I hear a lot of talk about how we -- that is, all of us who love golf -- need to make an effort to grow the game. There's no question, we have to spread the word. Trends are moving against us; there are fewer courses and fewer players than there used to be. But I worry that the complexity of life on the PGA Tour creates the wrong impression in everyday players. In promoting the professionalism of life on Tour, we may be hiding golf's simple pleasures in the shadows.
For the typical Tour player today to compete at an elite level, he needs an army -- swing coach, sports psychologist, personal trainer, nutritionist. Not to mention truckloads of stuff, like video equipment and $25,000 launch monitors. Countless cottage industries have sprouted to provide support and information to the world's best players.
Don't misunderstand me. I'm not against any of these things. Men who make their living between the ropes need them. But we need to be careful about exalting the pro game as a standard for the recreational player. If newcomers to golf think they need the same instruction, fitness, equipment and data that the pros have access to, they'll be intimidated by both the difficulty and the cost.
Think about Sam Snead and Ben Hogan, or even some recent winners with unique swings, such as Bubba Watson and J.B. Holmes. These guys are proof that you don't need a standardized swing method or a personalized workout routine to play great golf. In Snead and Hogan's day, players typically went to the range with a shag bag and just two goals: to lose as few balls as possible, and to minimize the walking distance when collecting them. Pretty simple, right? Practice doesn't have to be difficult. Making golf overly complicated will simply push people away from the game, not toward it. Where are you going to find the time for a golf-specific workout and multiple practice sessions?
Hey, I'm all for instruction, but I know plenty of guys who have never had a lesson but still shoot low scores. Heck, a certain lefty who taught himself to play has won the Masters twice -- with a pink driver, no less. As for fitness, sure, it's nice, but six-pack abs are not required in a Saturday four-ball.

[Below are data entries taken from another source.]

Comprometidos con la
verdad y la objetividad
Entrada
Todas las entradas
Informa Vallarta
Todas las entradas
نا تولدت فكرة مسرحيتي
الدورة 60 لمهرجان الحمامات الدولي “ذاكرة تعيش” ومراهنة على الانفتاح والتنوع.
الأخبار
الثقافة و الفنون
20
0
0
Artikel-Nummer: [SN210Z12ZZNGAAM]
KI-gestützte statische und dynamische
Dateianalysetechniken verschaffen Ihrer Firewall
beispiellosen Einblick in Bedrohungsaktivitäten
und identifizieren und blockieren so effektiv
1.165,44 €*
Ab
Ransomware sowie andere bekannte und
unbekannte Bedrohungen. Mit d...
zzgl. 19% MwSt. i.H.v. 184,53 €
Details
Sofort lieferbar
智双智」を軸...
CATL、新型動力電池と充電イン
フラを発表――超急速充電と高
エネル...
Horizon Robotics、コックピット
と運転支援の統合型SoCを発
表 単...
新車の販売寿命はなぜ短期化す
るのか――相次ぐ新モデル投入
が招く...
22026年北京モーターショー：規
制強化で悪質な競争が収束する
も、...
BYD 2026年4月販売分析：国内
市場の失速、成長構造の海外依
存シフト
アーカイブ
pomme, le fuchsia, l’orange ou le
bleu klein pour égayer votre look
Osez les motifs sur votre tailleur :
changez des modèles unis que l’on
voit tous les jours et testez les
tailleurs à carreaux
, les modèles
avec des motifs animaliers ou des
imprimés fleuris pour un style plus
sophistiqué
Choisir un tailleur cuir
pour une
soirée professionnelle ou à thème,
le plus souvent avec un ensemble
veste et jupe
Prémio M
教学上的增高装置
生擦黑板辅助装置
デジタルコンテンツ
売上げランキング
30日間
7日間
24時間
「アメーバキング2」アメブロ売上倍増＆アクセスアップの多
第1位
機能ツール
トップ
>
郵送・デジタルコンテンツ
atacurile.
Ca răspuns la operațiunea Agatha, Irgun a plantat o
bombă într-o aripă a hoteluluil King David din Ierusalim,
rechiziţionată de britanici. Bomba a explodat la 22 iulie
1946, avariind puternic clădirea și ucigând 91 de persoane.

If we want to bring more people to the game, we should focus on the fun. If a lot of practice and workout time is enjoyable to you, then by all means get at it. But don't turn golf into work. Tailor your expectations toward having fun when you play, instead of being obsessed with performance. Lower your expectations for your swing. Just enjoy your round, and the fact that you get to play a game in the sunshine. You may actually play better using this approach, because the pressure is off. I can't promise that you'll shoot lower scores (although you might). But I can promise that you'll have a lot more fun.